When actual languages came along, prefix dereference operators were familiar and conventional, so they went in without much thought. It was just the obvious way to do things. It caused trouble in precursors to C, with expressions like (*p).i, leading to an additional operator to allow p->i. Pascal, wonder of wonders, got it right, with a postfix operator, thus p^.i, but a little too late for C to learn anything from it.

The mistake is revealed when we see constructions like (*p)->i — the new operator didn’t really help. In Pascal, of course, this would be p^^.i, without parentheses, and without the superfluous operator ->. Now, as syntax embarrassments go, this is a small matter. Mistakes are usually easy for the compiler to catch, and it doesn’t make most code much harder to read. To copy C declaration syntax, as in Java, is much worse. Still, why copy a mistake, when you can just get it right? C++ could have added a postfix dereference op@ any time, but it would have added complexity, not reduced it. Google’s proprietary language Go improves on C’s declaration syntax, but copies the much more easily fixed dereference mistake.

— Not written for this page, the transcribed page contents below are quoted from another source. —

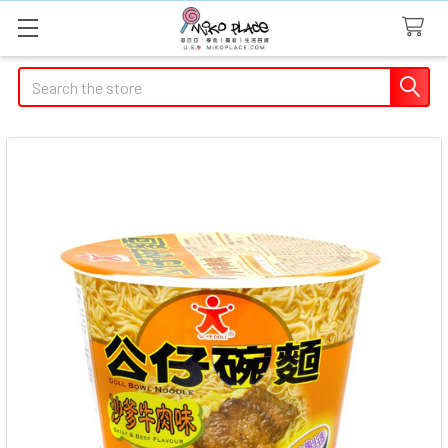
Search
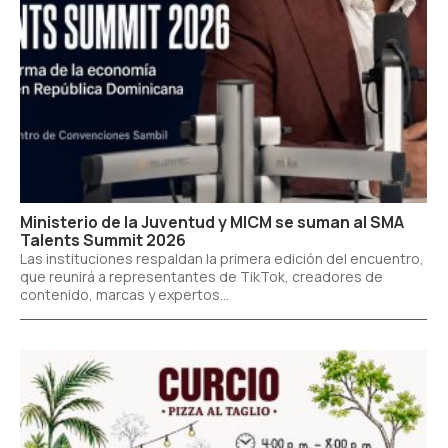
Ministerio de la Juventud y MICM se suman al SMA
Talents Summit 2026
Las instituciones respaldan la primera edición del encuentro,
que reunirá a representantes de TikTok, creadores de
contenido, marcas y expertos...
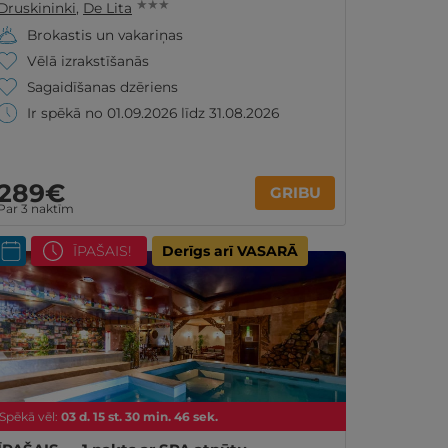
★ ★ ★
Druskininki
,
De Lita
Brokastis un vakariņas
Vēlā izrakstīšanās
Sagaidīšanas dzēriens
Ir spēkā no 01.09.2026 līdz 31.08.2026
289€
GRIBU
Par 3 naktīm
ĪPAŠAIS!
Derīgs arī VASARĀ
Spēkā vēl:
03
d.
15
st.
30
min.
44
sek.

C gets a free pass. Not so every language that apes C syntax without C compatibility. For any such language, prefix pointer dereference syntax is an embarrassing mistake. Pascal got so few things right. Let us at least acknowledge and carry those forward.

People design new programming languages all the time. Each new language is awful in so many ways, but people don’t learn; the next is even worse. Here I’m going to explore how languages go wrong, and why, and a few cases where a language got something profoundly right — usually by contrast to the rest who got it wrong. I’ll draw examples from lots of languages.

Many languages embody mistakes that are forgiveable, because they were doing something for the first time, or when people didn’t understand the consequences so well. FORTRAN, LISP, COBOL, C, Algol — anything that predates 1972 — deserves a free pass. Everything was so hard, back then, that getting anything right was a triumph. Other languages get things wrong, but can’t help it. C++ adopted C’s mistakes, but had no choice about it; upward-compatible means bug-compatible, perforce. Languages that copy those mistakes, with full benefit of hindsight, have no excuse (cough Java cough). Languages that copy what earlier languages actually managed to get right, and get them wrong (cough Java cough), likewise deserve no mercy. Languages that try something interesting and new almost always get it tragically wrong. That would not be so bad if anybody would learn from it, and do it better next time. Sometimes they do. It happens rarely enough that we can afford to devote individual posts to what somebody, somehow finally got right.

People posting blinkered defenses of their favorite language will be mocked with little more mercy than their language got, albeit with grace, humor, and style. Feel free to join in skewering idiocy, but mind Muphry’s Law. It’s hard to write about idiocy without calling attention to our own. We all have plenty, but we don’t all need to display it all the time.